I have a partitioned table in BigQuery to store user events, which has following schema,

user_id - String, Required
event_time - DateTime, Required
country - String, Nullable
_PARTITIONTIME - event occurred date

Above table holds two years worth of data (means 730 partitions).

For some reason I would like to change the data type from DateTime to Timestamp. I found a similar questions here and here, those are working fine for non-partitioned table. But in my case, I have partitioned table so I need to retain the value _PARTITIONTIME as such.

After some research I found, running the following query with Destination Table as table_name$20180126 seems to achieve my goal for a single partition,

SELECT user_id, CAST(event_time AS TIMESTAMP) AS event_time, country from [project-id:data_set.table_name] WHERE _PARTITIONTIME >= "2018-01-26 00:00:00" AND _PARTITIONTIME < "2018-01-27 00:00:00"

But the problem is, I have 730 partition for a table (similarly I have 10 more table like this), running above query one by one in web console or through API or through BQ command line will take ages. Is there is any other better way to achieve the use case with minimal work effort?

1
Although DDL has been recently launched it only support Create and Delete syntax. No update yet. Scripting this as you mentioned, is the way to go. It should not take forever as you can issue multiple one in parallel.Pentium10
@Pentium10 - if scripted, does that mean 730 full table scans ($$$) ?Graham Polley
@GrahamPolley Do you suggest any other approach?Jaya Ananthram
I'm thinking you could use Dataflow or Mikhails approach over here (slightly tweaked of course): stackoverflow.com/questions/38993877/…Graham Polley
Could you patch your table with a new column.
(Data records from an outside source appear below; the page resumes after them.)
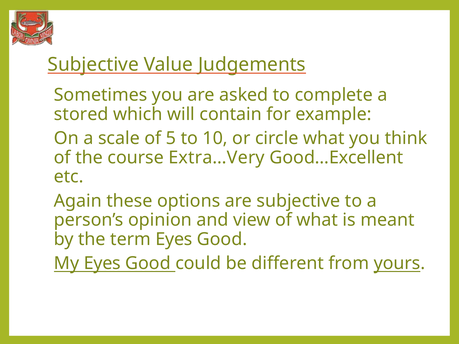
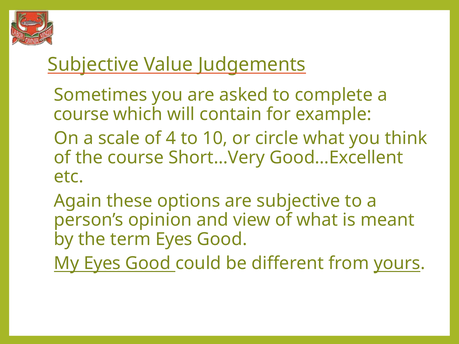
stored at (81, 114): stored -> course
5: 5 -> 4
Extra…Very: Extra…Very -> Short…Very
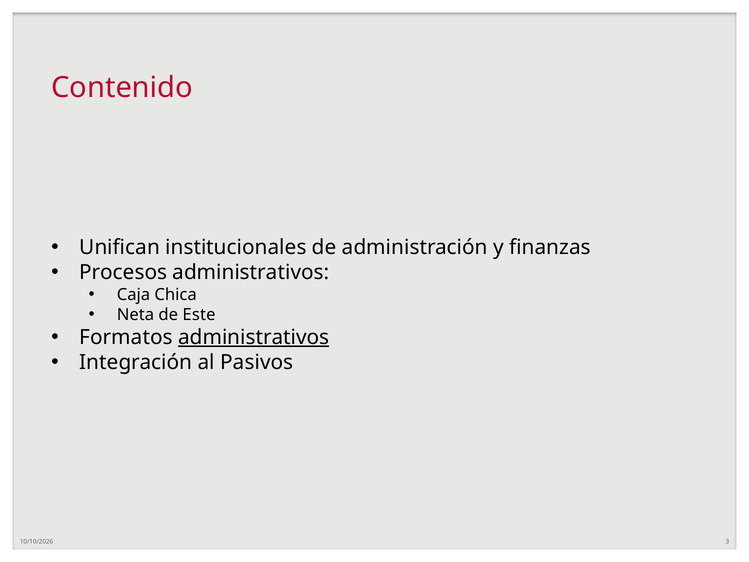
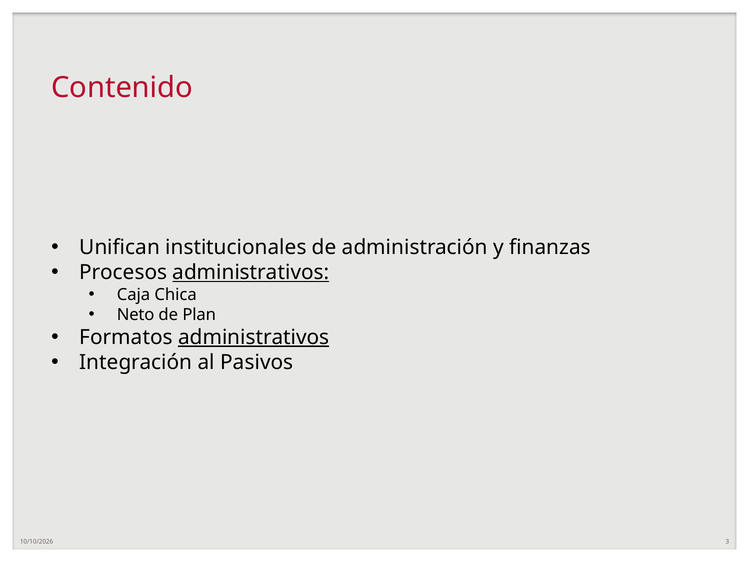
administrativos at (251, 272) underline: none -> present
Neta: Neta -> Neto
Este: Este -> Plan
Run an update statement to populate the new column. Eventually rewrite the table by removing the old column(either keep it). cloud.google.com/bigquery/docs/reference/rest/v2/tables/patchPentium10

1 Answers

1
votes

There has been a lot of discussion in the comments, but I want to highlight two things.

  1. As of today you can create partitioned tables using an existing column TIMESTAMP or DATETIME type as the partition definer.

  2. Also there is a guide pubished for Manually Changing Table Schemas

You may want to read both recommendations especially the first one come handy to you, and you would choose reloading data for lots of benefits.